_EXERCISE OBJECTIVE_
Find all lines in the listing that include the word "logging", then copy them.

[[ THE DATA open ]]

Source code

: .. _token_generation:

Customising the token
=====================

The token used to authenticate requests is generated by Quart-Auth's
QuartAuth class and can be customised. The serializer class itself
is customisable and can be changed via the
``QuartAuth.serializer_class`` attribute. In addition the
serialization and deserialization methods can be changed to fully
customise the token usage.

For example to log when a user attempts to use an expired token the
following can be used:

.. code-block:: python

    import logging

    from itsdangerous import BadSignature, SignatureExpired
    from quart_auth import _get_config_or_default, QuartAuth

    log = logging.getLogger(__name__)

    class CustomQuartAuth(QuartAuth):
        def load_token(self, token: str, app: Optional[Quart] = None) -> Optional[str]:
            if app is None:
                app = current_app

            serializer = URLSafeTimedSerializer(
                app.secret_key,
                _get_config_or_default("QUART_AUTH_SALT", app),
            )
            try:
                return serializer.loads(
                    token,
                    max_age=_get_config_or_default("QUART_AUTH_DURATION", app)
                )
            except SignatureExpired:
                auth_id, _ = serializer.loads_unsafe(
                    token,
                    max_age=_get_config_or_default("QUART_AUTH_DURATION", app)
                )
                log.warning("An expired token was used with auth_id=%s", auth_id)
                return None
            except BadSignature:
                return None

[[ THE DATA closed ]]

_RESULT FOR THIS TASK_
    import logging
    log = logging.getLogger(__name__)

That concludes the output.